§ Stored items
──────────────────────────────

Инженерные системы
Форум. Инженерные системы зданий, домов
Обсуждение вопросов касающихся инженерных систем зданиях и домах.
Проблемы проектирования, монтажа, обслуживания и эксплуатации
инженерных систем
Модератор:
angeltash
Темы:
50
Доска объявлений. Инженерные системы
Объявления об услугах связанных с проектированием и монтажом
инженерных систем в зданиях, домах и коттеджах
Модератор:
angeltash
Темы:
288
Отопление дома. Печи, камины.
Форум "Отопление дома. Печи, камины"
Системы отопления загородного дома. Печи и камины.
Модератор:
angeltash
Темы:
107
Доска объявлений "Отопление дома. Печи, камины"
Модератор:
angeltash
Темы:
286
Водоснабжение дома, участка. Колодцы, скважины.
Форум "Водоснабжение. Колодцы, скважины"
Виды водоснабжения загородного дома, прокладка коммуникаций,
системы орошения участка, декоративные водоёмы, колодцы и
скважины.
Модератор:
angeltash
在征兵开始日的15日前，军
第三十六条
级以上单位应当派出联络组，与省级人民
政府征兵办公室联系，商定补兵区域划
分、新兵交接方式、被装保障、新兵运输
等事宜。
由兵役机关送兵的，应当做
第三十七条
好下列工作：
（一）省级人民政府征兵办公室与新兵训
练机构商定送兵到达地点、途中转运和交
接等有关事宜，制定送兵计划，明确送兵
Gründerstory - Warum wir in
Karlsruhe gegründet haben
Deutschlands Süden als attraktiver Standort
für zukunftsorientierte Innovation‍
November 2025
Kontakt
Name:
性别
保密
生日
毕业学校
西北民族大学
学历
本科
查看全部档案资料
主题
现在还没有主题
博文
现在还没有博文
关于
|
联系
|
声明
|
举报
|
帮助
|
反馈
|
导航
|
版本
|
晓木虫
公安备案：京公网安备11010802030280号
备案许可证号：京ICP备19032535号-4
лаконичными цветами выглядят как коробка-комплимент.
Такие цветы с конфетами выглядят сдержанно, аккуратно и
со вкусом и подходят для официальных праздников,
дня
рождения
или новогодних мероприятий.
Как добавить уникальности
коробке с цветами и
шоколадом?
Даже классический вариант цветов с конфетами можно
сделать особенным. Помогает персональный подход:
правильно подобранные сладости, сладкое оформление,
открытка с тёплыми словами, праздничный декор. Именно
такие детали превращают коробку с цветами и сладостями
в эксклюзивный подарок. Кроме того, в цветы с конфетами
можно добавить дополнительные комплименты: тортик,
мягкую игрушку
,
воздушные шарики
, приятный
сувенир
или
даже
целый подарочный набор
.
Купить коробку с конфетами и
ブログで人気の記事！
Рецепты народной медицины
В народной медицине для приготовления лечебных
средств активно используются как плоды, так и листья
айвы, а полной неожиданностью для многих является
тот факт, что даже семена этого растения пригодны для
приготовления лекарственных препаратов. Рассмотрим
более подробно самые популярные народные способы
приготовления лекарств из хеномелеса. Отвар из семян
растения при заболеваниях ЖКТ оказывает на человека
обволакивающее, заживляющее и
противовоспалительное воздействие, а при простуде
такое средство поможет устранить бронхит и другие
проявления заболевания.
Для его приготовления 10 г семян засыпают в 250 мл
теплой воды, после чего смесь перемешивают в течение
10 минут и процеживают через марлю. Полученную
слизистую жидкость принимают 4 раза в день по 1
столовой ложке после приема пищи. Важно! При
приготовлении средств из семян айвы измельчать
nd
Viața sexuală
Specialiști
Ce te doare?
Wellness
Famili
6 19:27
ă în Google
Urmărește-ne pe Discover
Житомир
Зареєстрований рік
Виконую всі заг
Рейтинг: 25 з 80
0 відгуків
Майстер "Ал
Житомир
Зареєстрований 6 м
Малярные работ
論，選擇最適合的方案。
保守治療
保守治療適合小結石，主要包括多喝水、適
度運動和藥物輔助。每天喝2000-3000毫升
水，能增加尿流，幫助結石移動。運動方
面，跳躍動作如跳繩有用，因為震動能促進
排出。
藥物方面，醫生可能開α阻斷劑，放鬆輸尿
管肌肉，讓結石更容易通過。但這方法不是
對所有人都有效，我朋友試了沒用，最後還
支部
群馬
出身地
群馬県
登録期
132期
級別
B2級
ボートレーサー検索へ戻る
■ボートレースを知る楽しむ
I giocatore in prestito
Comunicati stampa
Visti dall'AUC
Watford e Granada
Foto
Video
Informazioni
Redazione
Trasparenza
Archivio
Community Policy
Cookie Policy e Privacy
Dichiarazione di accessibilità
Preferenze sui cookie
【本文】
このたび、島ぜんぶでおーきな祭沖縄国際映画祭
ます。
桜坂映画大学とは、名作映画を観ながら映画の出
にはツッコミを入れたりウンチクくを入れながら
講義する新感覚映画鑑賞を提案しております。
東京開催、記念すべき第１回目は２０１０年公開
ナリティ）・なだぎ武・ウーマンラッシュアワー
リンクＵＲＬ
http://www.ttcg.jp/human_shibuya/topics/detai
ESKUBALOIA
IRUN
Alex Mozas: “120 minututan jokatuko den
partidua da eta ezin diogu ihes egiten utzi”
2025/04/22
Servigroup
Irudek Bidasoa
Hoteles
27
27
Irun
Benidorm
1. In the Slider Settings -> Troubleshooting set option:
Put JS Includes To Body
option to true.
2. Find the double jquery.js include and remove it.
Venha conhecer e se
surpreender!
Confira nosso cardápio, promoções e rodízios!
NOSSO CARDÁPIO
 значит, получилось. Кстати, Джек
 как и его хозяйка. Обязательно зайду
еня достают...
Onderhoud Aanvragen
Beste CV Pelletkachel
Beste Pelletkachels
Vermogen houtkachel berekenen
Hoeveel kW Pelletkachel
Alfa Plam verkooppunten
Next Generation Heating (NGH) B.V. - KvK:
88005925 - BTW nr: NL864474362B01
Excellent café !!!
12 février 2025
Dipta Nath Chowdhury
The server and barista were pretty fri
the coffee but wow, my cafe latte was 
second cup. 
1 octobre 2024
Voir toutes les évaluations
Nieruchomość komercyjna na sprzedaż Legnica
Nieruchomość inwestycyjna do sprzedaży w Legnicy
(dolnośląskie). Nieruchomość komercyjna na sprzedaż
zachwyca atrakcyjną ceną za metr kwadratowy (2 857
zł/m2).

──────────────────────────────

§ Problem requirements
Give the count of lines in the data that contain the word "домах", and write nothing besides it.

§ Written answer
2